A partir de um romance de David Goodis diabolicamente construído, o grande Fuller - Anjo do Mal, Casa de Bambu, A Lei dos Marginais, Mortos Que Caminham, Paixões Que Alucinam, O Beijo Amargo - se entrega a um corpo-a-corpo deslumbrante com o cinema e sua matéria. Correndo todos os riscos, escapando das armadilhas, ele reconstrói sobre a convenção e respeitando escrupulosamente as leis do gênero, um mundo na medida de sua visão e conformado ao que se deve nomear de poética. Fuller nada tem a provar, sobretudo sua mestria! Observando de bastante perto seus personagens sem jamais se olhar filmando, ele atinge o coração do mistério das coisas e dos seres. A tela é atravessada por fulgurâncias que mais ninguém hoje em dia é capaz de captar com um tal gênio visionário, à exceção de dois ou três nomes. Fuller mostra tudo: ao mesmo tempo o interior e o exterior, a forma e as entranhas, o que é e o que poderia ter sido, os vivos e os mortos juntos no mesmo eixo, no mesmo movimento.
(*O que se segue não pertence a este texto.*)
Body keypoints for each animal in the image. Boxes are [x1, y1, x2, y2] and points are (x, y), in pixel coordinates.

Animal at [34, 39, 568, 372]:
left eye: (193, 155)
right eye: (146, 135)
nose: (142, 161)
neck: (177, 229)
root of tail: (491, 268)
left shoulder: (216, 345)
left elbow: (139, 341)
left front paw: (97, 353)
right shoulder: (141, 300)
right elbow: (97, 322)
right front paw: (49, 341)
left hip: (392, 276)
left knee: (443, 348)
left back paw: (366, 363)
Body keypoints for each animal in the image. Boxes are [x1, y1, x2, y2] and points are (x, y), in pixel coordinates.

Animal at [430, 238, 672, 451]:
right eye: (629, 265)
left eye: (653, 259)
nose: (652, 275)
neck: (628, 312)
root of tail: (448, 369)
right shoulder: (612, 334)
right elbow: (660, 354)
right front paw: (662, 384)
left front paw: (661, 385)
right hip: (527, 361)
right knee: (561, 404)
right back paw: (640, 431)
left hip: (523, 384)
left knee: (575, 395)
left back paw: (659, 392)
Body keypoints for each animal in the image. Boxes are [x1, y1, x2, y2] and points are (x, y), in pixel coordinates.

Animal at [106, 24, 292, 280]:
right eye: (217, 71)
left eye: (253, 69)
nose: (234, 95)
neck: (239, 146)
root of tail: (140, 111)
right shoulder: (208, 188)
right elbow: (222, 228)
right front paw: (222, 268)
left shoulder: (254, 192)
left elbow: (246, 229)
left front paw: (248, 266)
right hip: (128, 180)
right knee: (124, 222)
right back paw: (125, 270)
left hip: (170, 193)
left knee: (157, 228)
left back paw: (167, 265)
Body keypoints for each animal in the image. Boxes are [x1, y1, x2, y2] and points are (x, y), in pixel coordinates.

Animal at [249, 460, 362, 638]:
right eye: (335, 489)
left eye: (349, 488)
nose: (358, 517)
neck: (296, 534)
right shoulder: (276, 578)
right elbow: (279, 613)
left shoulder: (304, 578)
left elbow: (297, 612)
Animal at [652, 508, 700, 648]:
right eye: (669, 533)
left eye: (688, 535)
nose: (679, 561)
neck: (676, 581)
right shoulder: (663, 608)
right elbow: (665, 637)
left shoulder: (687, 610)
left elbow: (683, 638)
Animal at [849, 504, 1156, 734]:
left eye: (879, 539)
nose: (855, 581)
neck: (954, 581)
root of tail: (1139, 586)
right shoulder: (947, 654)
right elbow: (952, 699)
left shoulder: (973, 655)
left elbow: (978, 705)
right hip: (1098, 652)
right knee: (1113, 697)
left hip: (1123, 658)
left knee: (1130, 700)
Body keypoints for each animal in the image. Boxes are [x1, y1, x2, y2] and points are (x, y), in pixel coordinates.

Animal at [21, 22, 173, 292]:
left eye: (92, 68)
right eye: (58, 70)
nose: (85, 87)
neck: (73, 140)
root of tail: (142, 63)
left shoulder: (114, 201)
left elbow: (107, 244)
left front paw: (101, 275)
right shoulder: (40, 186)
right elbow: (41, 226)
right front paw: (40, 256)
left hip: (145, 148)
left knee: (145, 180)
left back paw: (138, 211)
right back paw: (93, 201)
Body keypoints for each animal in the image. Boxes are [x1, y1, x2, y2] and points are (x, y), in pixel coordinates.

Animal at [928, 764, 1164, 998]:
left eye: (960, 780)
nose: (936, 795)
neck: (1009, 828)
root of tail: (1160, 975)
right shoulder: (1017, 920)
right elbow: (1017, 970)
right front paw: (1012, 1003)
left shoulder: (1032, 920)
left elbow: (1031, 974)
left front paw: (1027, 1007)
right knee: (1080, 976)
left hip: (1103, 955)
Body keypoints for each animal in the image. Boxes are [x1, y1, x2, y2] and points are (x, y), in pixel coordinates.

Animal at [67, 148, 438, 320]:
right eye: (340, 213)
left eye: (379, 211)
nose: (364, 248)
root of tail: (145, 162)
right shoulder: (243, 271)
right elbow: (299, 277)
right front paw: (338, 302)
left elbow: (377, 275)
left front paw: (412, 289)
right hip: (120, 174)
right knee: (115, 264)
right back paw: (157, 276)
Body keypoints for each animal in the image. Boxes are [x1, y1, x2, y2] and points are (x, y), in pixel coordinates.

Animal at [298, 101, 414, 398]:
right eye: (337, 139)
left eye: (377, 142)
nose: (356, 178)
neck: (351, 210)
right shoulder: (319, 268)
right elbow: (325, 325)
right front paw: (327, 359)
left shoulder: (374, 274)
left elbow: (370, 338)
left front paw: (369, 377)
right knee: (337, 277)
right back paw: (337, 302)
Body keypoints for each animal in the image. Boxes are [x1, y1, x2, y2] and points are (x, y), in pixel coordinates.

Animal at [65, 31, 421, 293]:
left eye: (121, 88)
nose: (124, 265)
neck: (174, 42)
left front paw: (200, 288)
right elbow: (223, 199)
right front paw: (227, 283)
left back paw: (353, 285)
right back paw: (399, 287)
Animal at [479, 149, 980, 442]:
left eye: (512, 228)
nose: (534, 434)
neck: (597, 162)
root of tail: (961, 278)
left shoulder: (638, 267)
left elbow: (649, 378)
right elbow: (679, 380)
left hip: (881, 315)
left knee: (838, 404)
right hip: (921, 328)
A vítima e o carrasco no mesmo travelling, como esse plano indescritível de beleza e de horror que nos mostra Keith Carradine agonizando, a garganta cortada no chão do hospital, enquanto o veículo do seu assassino desaparece na noite. O filme é repleto de momentos como esse, inspirados, exaltantes, extraordinários de simplicidade e invenção. As figuras estilísticas mais consumadas e mesmo as mais retóricas, desvitalizadas por terem sido utilizadas indiscriminadamente, como a da câmera lenta, o cineasta é capaz de reconduzir à luz do sentido e da vida. Tudo no cinema é sempre possível, à condição de propor as questões elementares necessárias e de encontrar as boas respostas: onde, quando, como, por quê?
Mas Samuel Fuller se coloca verdadeiramente essas questões? Mais certamente, um instinto infalível guia seus atos, interditando-lhe aqui toda complacência para com a violência que encena como um contraponto rítmico que incita o desencadeamento espetacular da brigas de rua rumo à concisão coreográfica: lá, acordando o tempo de uma pausa na emoção que procede da beleza de um gesto; em outro lugar, é com uma compaixão e uma compreensão infinitas que filma seus personagens, esses homens e essas mulheres que não sabemos mais se pertencem ainda ao nosso mundo ou se já assombram o reino dos mortos.
Eis o que está em questão no último filme de Samuel Fuller. Com, em primeiro lugar, o amor intacto, juvenil e louco de um velho homem pela sua arte, pela qual deu depois de cinqüenta anos o essencial de sua energia, e da qual falam por todos os cantos que está morta. Quando não se aplaude mais que a sua contrafação, não é de surpreender um tal equívoco. O cinema não pode morrer, ao contrário daqueles que assistem-no. Em Uma Rua Sem Volta há essa intuição de que nada morre, e se é possível que alguma coisa ou alguém sejam mortas, então estamos todos mortos. E é essa certeza que atravessa o filme como um leitmotiv incandescente: a cegueira não chega a impedir a luz.